Two programs designed to help young people leaving foster care are also slated for elimination. They include a nearly $14 million Department of Housing and Community Development housing counseling program that helps foster children qualify for federal Section 8 vouchers. The counseling programs also help with housing searches, case management and financial assistance with rental deposits and moving costs.

“We are very concerned that restricting access to these federal housing permits will lead to an increase in homelessness among youth who are no longer placed in homeless shelters,” Amy Lemley, executive director of John Burton Advocates for Youth, said in a January interview.

Governor Newsom is also proposing a $26 million cut in funding for assisted living in independent living for foster children ages 18 and older. About 2,900 young people up to the age of 21 depend on this program. Drastic cuts are also looming in emergency care for foster children and licensing assistance for family caregivers.

State Senator Caroline Menjivar

Hotline injured

More than 1,000 government agencies, stakeholders and providers have spoken out in support of the Family Urgent Response System, another program that could lose its funding. The hotline, called FURS, dispatches 24/7 mobile response teams across the state to deescalate situations involving foster children in crisis. FURS has been in operation since 2021 and has helped increase housing stability and reduce the need for hospitalizations and arrests.

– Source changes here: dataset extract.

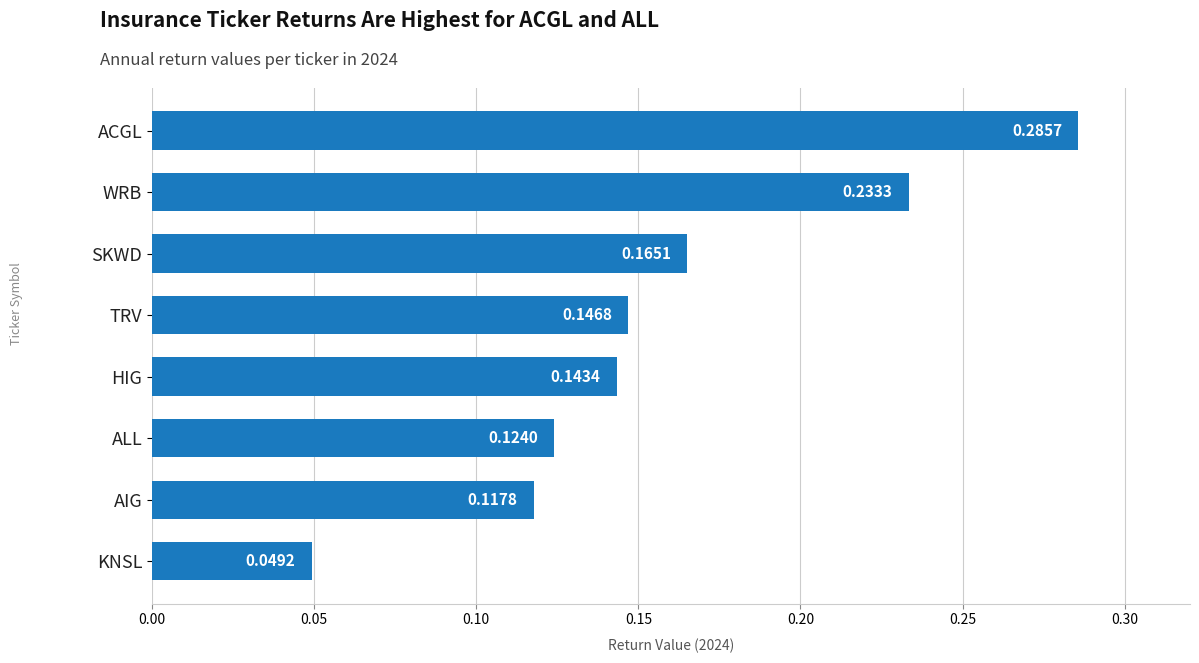

What is the sum of all values?

1.3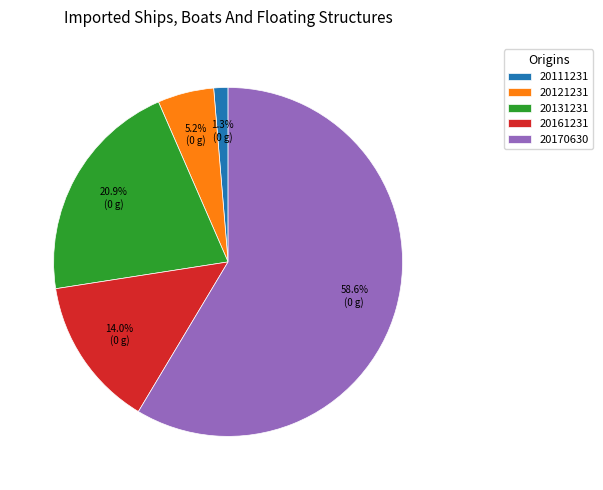

Which slice is the smallest?

20111231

State Senator Caroline Menjivar says foster children in California could be at risk if the governor continues efforts to “claw back” services like the $30 million FURS hotline, which aims to prevent multiple placement changes and the migration of foster children into the juvenile justice system.

“If we don't invest in these programs, we will have to pay three times what we could save now,” Menjivar said. “We need more time to reap the fruits of all that we have planted.”